The million-dollar question. Tricky… very tricky. This question comes with a whole heap of other contributing factors and like in all things every child is different and so every child will take umbrage at the idea of the dentist for a different reason. That’s if they do – there are children out there that don’t actually mind the dentist… It’s true.

Children develop difficult relationships with the dentist Meath for many different reasons but just as we can as adults still hold onto tricky feelings surrounding the dental chair it’s likely come from a trigger earlier in childhood. Now, when I say trigger it doesn’t mean a big scary instant it can be simply the dialogue they have been used to when the dentist has been mentioned previously. Cast your mind back, have you or their other guardian ever said ‘oh no I’ve got to go to the dentist’ or ‘eurgh my teeth hurt, I really don’t like the dentist’ in front of your child? Guilty? Yep, you aren’t alone we all say things and don’t think about how influential our words are to our children but it’s actually a serious topic that needs addressing.

This brings me to my first point…

Watch Your Language

Don’t worry, I’m not telling you off.

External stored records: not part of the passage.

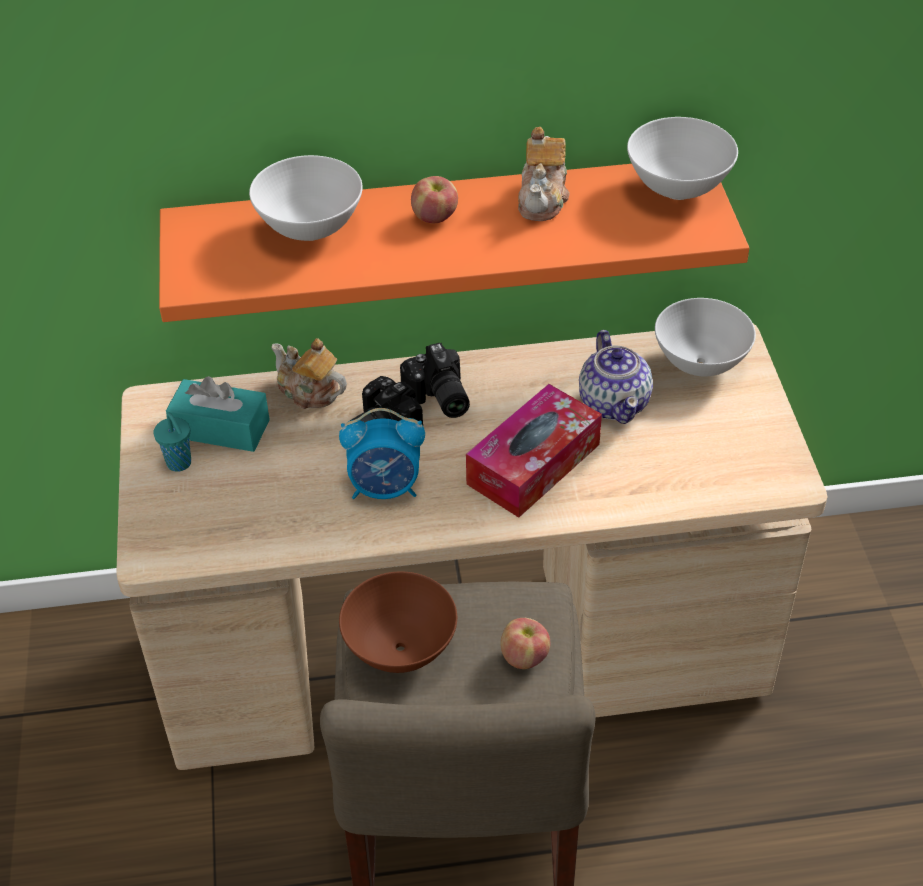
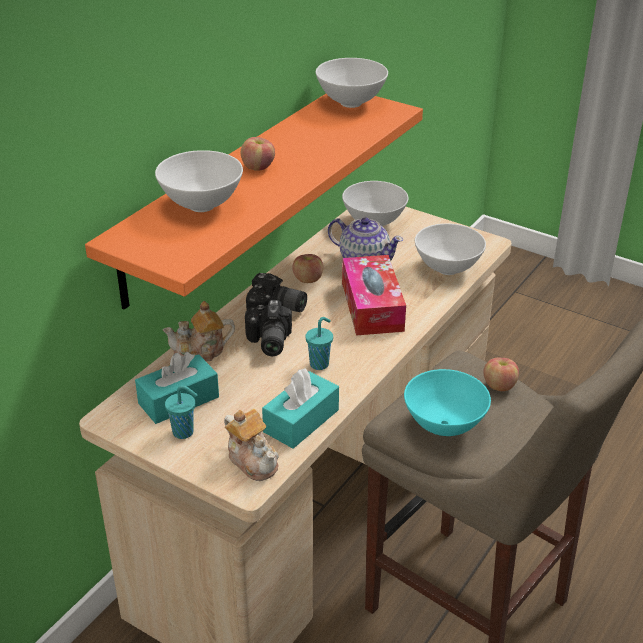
camera: 50 degrees left, 10 degrees down
alarm clock [339,408,425,499] -> turquoise cup [305,317,333,370]
brown bowl [339,571,457,673] -> turquoise bowl [404,369,491,436]
teapot [518,127,569,221] -> teapot moved to [224,409,279,481]
none -> turquoise tissue box [262,368,339,449]
none -> apple [292,254,323,283]
none -> white bowl [415,223,486,275]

Just be super cautious about the words you’re using when talking about the dentist, positive reinforcement can be super helpful in making the dentist a less stressful time for you and your children. Try language like ‘I can’t wait for my teeth to feel extra clean and healthy’ or ‘I’m really looking forward to knowing how healthy my teeth are’. I know it’s corny but long term you could be doing yourself and your children a big favour.

Start Them Young

Starting off your children at the dentist as soon as they start to teeth will normalise the dentist for them and help them to understand that actually it’s not so bad and if they take care of their smiles it can actually be a cool experience.

Understandably we don’t all have the privilege of getting our children to the dentist young and sometimes they’ve already decided on how they feel about the experience before we have a chance to intervene. In these cases it’s best not to turn to bribery in order to get them there as through this tactic you’re enforcing that the dentist is something bad that should be rewarded with something good. Depending on how old they are try to ask them about their worries, and talk through what’s worrying them. You can even try to give them some control and get them to book the appointment – something small but by giving them the responsibility to look after this, you’re saying that they’re old enough and strong enough to handle it.

If your children are smaller than you can always try some at home dental role play. Ask your children to give your teeth and check up and then you can do theirs. This little tool gets them used to the idea of having their teeth looked at without being too intimidating.